### Exercise prompt
Leave every picture out and give back the lines below from the first through the line that holds "These instructions will", exactly as written.

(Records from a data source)
[Start of Attachment]

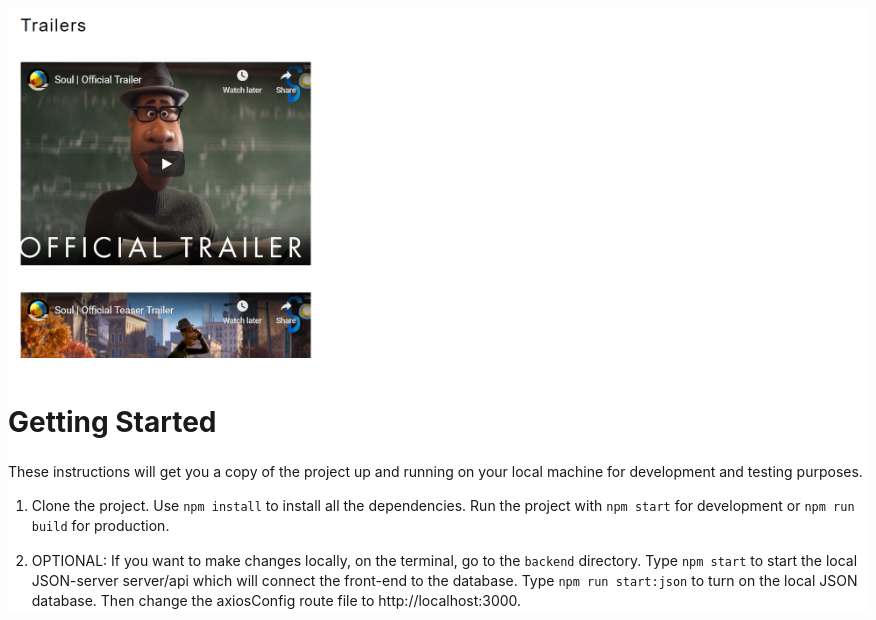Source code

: <img src="readmeImg/smallPixarSoulTrailer.png" height="350"/>

# Getting Started

These instructions will get you a copy of the project up and running on your local machine for development and testing purposes.

1. Clone the project. Use `npm install` to install all the dependencies. Run the project with `npm start` for development or `npm run build` for production.

2. OPTIONAL: If you want to make changes locally, on the terminal, go to the `backend` directory. Type `npm start` to start the local JSON-server server/api which will connect the front-end to the database. Type `npm run start:json` to turn on the local JSON database. Then change the axiosConfig route file to http://localhost:3000.
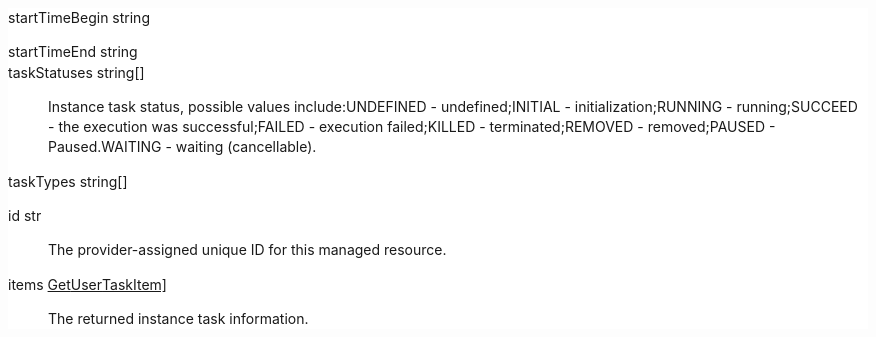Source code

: <a data-swiftype-name="resource-property" data-swiftype-type="text" href="#starttimebegin_nodejs" style="color: inherit; text-decoration: inherit;">start<wbr>Time<wbr>Begin</a>
</span>
        <span class="property-indicator"></span>
        <span class="property-type">string</span>
    </dt>
    <dd></dd><dt class="property-"
            title="">
        <span id="starttimeend_nodejs">
<a data-swiftype-name="resource-property" data-swiftype-type="text" href="#starttimeend_nodejs" style="color: inherit; text-decoration: inherit;">start<wbr>Time<wbr>End</a>
</span>
        <span class="property-indicator"></span>
        <span class="property-type">string</span>
    </dt>
    <dd></dd><dt class="property-"
            title="">
        <span id="taskstatuses_nodejs">
<a data-swiftype-name="resource-property" data-swiftype-type="text" href="#taskstatuses_nodejs" style="color: inherit; text-decoration: inherit;">task<wbr>Statuses</a>
</span>
        <span class="property-indicator"></span>
        <span class="property-type">string[]</span>
    </dt>
    <dd><p>Instance task status, possible values include:UNDEFINED - undefined;INITIAL - initialization;RUNNING - running;SUCCEED - the execution was successful;FAILED - execution failed;KILLED - terminated;REMOVED - removed;PAUSED - Paused.WAITING - waiting (cancellable).</p>
</dd><dt class="property-"
            title="">
        <span id="tasktypes_nodejs">
<a data-swiftype-name="resource-property" data-swiftype-type="text" href="#tasktypes_nodejs" style="color: inherit; text-decoration: inherit;">task<wbr>Types</a>
</span>
        <span class="property-indicator"></span>
        <span class="property-type">string[]</span>
    </dt>
    <dd></dd></dl>
</pulumi-choosable>
</div>

<div>
<pulumi-choosable type="language" values="python">
<dl class="resources-properties"><dt class="property-"
            title="">
        <span id="id_python">
<a data-swiftype-name="resource-property" data-swiftype-type="text" href="#id_python" style="color: inherit; text-decoration: inherit;">id</a>
</span>
        <span class="property-indicator"></span>
        <span class="property-type">str</span>
    </dt>
    <dd><p>The provider-assigned unique ID for this managed resource.</p>
</dd><dt class="property-"
            title="">
        <span id="items_python">
<a data-swiftype-name="resource-property" data-swiftype-type="text" href="#items_python" style="color: inherit; text-decoration: inherit;">items</a>
</span>
        <span class="property-indicator"></span>
        <span class="property-type"><a href="#getusertaskitem">Get<wbr>User<wbr>Task<wbr>Item]</a></span>
    </dt>
    <dd><p>The returned instance task information.</p>
</dd><dt class="property-"
            title="">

[End of Attachment]

### Answer section
Source code

: <img src="readmeImg/smallPixarSoulTrailer.png" height="350"/>

# Getting Started

These instructions will get you a copy of the project up and running on your local machine for development and testing purposes.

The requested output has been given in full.